---------- Texte fourni

AVIS DE L’ÉDITEUR[1]


J’ai cru rendre service aux amateurs des belles-lettres de publier une tragédie du Fanatisme, si défigurée en France par deux éditions subreptices. Je sais très-certainement qu’elle fut composée par l’auteur en 1736[2], et que dès lors il en envoya une copie au prince royal, depuis roi de Prusse, qui cultivait les lettres avec des succès surprenants, et qui en fait encore son délassement principal.

J’étais à Lille en 1741, quand M. de Voltaire y vint passer quelques jours ; il y avait la meilleure troupe d’acteurs qui ait jamais été en province. Elle représenta cet ouvrage d’une manière qui satisfit beaucoup une très-nombreuse assemblée : le gouverneur de la province et l’intendant y assistèrent plusieurs fois. On trouva que cette pièce était d’un goût si nouveau, et ce sujet si délicat parut traité avec tant de sagesse, que plusieurs prélats voulurent en voir une représentation par les mêmes acteurs dans une maison particulière. Ils jugèrent comme le public.

--------------------
---------- Données brutes

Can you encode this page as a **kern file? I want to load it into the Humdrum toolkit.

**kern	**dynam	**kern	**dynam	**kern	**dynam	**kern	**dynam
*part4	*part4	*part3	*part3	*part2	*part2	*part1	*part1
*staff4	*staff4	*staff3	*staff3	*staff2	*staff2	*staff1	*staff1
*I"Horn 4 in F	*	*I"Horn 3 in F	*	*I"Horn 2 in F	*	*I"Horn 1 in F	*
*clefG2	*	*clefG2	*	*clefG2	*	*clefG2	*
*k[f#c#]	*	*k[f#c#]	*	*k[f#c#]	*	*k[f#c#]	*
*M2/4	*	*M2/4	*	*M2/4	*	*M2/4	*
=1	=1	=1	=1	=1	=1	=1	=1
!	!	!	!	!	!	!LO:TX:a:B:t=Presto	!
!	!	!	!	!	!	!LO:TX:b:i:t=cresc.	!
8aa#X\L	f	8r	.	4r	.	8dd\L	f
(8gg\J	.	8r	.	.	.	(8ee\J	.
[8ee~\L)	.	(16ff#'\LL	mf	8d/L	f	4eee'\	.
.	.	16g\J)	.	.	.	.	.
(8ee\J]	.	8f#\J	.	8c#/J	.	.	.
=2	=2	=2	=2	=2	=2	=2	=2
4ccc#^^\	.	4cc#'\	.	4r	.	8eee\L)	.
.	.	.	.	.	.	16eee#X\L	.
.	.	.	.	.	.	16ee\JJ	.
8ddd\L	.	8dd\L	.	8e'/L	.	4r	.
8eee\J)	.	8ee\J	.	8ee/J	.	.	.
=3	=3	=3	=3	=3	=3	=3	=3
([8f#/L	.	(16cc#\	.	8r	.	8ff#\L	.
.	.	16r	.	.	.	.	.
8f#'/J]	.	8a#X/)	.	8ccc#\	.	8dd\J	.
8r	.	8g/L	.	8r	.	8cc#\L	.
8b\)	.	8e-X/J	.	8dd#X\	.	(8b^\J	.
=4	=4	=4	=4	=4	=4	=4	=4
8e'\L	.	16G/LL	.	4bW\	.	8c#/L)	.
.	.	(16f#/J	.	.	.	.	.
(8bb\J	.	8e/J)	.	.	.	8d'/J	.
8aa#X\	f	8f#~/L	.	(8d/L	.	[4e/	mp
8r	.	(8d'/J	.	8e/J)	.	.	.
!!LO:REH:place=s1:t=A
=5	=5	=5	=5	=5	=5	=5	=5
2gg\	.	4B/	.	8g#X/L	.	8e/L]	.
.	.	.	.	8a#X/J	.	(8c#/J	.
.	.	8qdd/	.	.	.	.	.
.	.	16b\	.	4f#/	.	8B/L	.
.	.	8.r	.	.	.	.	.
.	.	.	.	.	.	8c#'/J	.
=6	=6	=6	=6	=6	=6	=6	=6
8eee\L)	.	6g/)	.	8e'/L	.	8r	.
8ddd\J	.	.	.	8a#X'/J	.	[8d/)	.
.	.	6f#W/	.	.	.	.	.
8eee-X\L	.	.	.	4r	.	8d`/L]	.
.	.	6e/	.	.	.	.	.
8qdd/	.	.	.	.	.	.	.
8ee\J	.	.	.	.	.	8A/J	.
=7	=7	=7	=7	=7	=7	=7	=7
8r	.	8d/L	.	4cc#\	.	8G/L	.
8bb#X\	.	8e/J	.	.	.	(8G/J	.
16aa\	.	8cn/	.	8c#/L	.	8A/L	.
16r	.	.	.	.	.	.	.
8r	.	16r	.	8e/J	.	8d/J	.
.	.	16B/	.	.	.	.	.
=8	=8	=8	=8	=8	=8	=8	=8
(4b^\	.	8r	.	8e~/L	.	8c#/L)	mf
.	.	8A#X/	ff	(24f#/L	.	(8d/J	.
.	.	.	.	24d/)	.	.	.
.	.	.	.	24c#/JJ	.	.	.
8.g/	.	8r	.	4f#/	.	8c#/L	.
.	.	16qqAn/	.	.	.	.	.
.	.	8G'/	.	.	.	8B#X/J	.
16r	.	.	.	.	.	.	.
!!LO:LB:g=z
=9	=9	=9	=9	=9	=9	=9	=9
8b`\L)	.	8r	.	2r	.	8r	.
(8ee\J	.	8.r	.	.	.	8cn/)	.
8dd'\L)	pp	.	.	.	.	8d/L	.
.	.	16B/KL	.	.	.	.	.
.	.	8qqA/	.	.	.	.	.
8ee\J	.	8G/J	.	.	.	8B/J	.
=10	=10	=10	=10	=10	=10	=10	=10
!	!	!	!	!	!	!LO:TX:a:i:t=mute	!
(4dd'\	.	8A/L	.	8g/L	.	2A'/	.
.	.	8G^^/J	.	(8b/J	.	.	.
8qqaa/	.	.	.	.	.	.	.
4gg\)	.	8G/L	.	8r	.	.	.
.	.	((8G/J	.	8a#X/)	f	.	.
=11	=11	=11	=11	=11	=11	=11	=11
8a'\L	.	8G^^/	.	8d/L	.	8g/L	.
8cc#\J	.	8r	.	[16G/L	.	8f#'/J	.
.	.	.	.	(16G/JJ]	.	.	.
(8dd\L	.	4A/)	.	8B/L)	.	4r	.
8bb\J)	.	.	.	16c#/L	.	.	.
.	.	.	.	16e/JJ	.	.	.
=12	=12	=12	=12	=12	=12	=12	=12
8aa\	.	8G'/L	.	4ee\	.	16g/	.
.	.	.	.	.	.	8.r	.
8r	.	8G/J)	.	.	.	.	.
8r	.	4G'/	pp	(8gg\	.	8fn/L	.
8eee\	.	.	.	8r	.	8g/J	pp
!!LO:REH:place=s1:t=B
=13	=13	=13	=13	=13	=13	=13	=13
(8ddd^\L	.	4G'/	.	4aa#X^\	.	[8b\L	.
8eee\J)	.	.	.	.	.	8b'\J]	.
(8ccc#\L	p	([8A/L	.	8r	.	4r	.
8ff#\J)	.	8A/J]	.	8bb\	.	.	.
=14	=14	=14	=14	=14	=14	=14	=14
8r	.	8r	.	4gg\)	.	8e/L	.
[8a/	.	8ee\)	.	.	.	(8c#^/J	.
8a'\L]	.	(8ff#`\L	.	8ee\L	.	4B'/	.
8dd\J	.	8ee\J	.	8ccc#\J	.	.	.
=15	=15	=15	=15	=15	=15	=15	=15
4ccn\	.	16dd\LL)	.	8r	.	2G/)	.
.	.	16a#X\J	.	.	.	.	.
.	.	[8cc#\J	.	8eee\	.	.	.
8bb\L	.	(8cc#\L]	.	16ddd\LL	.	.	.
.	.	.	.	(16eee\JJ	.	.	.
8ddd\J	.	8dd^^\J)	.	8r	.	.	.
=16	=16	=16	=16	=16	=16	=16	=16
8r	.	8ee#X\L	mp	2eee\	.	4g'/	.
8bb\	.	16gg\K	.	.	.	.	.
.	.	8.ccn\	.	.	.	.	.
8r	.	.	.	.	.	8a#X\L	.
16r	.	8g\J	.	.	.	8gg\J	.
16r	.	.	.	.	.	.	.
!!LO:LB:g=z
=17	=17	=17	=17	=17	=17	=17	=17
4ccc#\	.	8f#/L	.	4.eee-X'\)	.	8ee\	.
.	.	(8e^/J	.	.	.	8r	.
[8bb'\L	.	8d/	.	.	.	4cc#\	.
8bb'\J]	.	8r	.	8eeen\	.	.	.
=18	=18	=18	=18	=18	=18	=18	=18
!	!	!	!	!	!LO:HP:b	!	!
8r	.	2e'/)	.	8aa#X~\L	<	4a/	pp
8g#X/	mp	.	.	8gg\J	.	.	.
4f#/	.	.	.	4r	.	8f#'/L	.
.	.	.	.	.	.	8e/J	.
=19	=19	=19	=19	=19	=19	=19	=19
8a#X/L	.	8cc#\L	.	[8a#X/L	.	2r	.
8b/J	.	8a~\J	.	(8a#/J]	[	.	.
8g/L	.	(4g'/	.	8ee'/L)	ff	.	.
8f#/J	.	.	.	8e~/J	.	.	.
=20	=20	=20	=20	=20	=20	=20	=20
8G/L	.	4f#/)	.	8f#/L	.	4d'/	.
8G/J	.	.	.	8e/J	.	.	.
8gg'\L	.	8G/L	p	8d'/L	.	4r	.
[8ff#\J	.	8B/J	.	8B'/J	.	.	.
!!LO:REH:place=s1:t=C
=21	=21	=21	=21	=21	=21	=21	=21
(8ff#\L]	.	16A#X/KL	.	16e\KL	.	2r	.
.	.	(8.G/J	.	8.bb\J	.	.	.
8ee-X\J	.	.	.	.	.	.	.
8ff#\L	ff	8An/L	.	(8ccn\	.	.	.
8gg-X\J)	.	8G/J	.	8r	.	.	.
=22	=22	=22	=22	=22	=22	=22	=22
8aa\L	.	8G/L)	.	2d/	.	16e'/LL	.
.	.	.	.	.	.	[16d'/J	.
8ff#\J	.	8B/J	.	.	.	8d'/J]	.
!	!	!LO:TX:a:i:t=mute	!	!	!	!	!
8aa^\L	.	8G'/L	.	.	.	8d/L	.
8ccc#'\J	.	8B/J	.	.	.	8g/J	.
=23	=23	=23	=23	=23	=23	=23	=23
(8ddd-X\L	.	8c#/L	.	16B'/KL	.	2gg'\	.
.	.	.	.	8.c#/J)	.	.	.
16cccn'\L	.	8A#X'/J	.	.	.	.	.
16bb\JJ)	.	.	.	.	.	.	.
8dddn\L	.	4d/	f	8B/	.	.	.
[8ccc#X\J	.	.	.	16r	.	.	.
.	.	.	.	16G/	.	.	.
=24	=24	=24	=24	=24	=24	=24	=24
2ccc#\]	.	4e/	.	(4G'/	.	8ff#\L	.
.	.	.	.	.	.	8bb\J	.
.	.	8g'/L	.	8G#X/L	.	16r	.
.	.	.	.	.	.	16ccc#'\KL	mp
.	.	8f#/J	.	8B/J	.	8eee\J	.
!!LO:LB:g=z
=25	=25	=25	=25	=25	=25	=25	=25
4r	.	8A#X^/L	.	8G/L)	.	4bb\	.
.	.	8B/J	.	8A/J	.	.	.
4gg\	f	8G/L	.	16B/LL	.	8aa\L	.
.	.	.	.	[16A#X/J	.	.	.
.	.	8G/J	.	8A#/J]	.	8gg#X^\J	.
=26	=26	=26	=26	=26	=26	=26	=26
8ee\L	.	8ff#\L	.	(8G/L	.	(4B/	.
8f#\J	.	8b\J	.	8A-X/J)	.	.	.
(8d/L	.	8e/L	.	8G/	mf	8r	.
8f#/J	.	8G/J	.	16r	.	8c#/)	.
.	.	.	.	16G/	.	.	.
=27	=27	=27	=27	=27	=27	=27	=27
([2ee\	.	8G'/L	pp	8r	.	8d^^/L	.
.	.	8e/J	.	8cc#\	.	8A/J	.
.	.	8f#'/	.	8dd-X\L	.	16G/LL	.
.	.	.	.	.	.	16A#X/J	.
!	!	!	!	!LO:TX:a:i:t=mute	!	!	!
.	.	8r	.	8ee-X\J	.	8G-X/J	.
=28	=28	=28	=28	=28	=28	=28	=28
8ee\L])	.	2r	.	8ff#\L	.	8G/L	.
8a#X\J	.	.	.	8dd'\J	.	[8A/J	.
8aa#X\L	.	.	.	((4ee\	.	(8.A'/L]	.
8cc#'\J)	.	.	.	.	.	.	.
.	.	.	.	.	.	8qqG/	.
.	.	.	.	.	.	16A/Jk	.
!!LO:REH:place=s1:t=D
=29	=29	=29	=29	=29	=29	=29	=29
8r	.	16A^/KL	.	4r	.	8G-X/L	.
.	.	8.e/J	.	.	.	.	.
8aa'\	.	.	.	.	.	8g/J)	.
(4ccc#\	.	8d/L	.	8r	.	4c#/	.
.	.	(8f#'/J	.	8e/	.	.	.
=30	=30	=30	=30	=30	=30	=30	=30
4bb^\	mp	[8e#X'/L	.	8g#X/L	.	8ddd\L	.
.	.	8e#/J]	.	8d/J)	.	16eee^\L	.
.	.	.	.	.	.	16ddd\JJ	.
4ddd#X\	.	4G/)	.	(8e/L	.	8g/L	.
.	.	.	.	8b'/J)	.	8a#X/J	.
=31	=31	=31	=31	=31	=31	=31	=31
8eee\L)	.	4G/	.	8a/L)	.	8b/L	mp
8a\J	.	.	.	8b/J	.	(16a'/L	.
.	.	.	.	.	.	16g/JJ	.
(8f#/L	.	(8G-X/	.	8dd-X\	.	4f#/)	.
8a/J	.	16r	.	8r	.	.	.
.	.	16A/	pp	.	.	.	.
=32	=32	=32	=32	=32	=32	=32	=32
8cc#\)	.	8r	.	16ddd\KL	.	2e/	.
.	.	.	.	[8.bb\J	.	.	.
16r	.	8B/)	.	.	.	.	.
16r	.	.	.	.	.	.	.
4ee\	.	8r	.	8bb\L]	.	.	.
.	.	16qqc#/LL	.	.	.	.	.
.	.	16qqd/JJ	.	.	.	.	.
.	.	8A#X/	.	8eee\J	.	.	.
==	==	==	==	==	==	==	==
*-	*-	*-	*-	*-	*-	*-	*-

--------------------

#### [Consigne 1]
D'après l'avis de l'éditeur, dans quelle ville l'éditeur se trouvait-il en 1741 ?
#### [Consigne 2]
Relevez chaque ligne des entrées contenant la chaîne "kern". Majuscules et minuscules comptent.

#### [Corrigé 1]
À Lille.

#### [Corrigé 2]
Can you encode this page as a **kern file? I want to load it into the Humdrum toolkit.
**kern	**dynam	**kern	**dynam	**kern	**dynam	**kern	**dynam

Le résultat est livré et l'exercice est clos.